MC (mesangial cell) proliferation is closely linked to the progression of glomerular disease. It has been reported that cAMP effectors suppress MC proliferation, inhibiting activation of MAPK (mitogen-activated protein kinase). In fibroblasts, activation of MAPK induces the expression of type D cyclin, whereas, in MCs, this induction has not been shown. In the present study, we explored the effects of cAMP on MAPK and expression of cell-cycle-regulated proteins. PDGF (platelet-derived growth factor) stimulated MAPK activity, up-regulated protein levels of cyclin D1, CDK2 (cyclin-dependent kinase 2) and PCNA (proliferating cell nuclear antigen), decreased the protein level of p27 and increased DNA synthesis.

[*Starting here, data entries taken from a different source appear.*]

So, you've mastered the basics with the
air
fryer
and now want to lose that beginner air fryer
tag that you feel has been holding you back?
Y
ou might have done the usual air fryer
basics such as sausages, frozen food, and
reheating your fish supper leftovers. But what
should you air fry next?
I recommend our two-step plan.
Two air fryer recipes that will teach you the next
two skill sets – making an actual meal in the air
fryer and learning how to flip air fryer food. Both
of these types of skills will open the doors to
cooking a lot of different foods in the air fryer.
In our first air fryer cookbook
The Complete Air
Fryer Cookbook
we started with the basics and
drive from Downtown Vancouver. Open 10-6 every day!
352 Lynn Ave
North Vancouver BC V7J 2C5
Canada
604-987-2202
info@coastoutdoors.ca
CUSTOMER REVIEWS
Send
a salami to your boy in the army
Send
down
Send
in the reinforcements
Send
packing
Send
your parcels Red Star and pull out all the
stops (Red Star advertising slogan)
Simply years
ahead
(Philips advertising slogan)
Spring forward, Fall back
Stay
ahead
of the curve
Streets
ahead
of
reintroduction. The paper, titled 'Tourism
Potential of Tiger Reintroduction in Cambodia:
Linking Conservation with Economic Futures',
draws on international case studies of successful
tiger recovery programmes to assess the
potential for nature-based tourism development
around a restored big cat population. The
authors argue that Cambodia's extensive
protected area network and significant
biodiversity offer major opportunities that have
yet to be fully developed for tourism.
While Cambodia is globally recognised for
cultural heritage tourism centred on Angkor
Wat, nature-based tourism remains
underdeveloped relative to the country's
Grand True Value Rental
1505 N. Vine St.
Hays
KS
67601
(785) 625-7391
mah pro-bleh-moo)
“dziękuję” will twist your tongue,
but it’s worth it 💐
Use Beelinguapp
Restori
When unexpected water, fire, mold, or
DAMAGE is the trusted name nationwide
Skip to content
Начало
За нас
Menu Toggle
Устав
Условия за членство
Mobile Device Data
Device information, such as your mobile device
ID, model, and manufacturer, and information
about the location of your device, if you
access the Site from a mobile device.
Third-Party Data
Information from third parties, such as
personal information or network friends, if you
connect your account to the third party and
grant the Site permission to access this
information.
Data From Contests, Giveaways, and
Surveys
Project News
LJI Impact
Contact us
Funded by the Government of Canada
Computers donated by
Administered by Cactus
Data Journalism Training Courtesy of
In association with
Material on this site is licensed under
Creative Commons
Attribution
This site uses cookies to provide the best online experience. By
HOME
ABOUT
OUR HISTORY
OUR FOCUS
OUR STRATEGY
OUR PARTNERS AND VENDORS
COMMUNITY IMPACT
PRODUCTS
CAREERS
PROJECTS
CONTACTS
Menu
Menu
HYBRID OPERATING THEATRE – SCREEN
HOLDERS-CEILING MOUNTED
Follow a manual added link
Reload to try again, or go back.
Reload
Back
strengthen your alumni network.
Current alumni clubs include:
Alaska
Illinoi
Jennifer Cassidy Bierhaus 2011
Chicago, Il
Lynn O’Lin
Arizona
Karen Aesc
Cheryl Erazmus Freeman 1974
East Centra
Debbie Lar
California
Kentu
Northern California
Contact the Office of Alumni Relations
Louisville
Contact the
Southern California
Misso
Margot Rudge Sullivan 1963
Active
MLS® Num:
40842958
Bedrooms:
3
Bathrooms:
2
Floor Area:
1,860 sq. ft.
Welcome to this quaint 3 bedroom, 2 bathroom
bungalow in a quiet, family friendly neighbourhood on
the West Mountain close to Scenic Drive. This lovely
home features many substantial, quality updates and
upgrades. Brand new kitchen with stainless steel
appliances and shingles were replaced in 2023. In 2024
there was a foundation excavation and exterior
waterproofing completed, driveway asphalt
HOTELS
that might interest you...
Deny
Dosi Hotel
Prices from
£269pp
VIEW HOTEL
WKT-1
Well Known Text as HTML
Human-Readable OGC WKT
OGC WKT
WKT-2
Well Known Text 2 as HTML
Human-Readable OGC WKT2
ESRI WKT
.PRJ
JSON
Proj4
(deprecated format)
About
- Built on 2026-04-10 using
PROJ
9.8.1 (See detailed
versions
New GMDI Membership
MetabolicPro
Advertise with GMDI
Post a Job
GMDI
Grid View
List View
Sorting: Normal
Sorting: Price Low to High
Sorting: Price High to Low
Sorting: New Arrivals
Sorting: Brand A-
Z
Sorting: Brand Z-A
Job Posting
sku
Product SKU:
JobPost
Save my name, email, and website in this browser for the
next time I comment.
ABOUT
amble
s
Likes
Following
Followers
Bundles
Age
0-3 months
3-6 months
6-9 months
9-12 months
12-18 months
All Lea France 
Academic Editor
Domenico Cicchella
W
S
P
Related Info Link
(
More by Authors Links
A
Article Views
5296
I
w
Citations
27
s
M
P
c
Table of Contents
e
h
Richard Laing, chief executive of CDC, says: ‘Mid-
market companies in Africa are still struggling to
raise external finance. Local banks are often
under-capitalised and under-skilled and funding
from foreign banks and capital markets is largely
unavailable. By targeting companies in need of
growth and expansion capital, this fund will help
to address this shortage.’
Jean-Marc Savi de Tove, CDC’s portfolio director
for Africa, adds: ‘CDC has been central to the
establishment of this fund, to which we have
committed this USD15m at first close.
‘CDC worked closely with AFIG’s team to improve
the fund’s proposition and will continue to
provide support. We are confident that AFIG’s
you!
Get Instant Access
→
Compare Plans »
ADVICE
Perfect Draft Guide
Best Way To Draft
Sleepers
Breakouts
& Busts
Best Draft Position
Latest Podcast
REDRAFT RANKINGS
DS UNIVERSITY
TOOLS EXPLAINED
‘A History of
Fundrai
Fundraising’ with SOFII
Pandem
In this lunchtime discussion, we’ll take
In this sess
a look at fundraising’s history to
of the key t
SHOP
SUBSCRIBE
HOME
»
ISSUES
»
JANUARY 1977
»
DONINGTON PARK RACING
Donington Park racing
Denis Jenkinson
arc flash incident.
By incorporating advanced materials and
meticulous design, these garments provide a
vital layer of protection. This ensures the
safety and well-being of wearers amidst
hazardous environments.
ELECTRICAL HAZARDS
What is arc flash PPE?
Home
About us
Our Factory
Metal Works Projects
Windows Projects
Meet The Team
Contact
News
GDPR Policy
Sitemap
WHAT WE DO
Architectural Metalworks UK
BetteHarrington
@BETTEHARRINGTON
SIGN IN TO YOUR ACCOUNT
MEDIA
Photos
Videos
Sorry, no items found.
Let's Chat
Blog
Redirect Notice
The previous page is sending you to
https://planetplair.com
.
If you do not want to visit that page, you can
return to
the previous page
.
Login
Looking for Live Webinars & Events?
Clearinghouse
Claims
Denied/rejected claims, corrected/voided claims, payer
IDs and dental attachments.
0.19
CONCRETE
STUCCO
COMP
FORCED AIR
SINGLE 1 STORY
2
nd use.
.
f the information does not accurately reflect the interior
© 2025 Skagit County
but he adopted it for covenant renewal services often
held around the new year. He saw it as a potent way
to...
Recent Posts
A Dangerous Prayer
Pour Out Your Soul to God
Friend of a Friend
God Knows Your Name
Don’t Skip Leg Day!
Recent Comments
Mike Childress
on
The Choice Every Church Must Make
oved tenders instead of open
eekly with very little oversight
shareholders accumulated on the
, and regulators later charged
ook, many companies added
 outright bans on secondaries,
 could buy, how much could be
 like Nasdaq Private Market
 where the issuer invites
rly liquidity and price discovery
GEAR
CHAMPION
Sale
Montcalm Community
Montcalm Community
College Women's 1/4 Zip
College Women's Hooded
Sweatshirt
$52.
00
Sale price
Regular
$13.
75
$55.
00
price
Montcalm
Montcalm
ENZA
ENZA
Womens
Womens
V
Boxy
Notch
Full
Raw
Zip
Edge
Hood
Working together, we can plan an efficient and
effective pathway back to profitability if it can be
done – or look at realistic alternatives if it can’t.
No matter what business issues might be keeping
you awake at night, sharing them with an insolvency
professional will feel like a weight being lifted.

Fsk (forskolin) or PD98059 suppressed PDGF-induced DNA synthesis. Both agents inhibited PDGF-stimulated mRNA and protein expression of cyclin D1 and CDK2. Fsk or PD98059 also inhibited protein expression of PCNA and blocked a decrease in p27 protein. Fsk induced the phosphorylation of Raf-1 at Ser259, which was inhibited by KT5720. These data suggest that cAMP inhibits MC proliferation through inhibition of MAPK activity, and this mechanism partly involves alteration in the levels of cell-cycle-regulated proteins.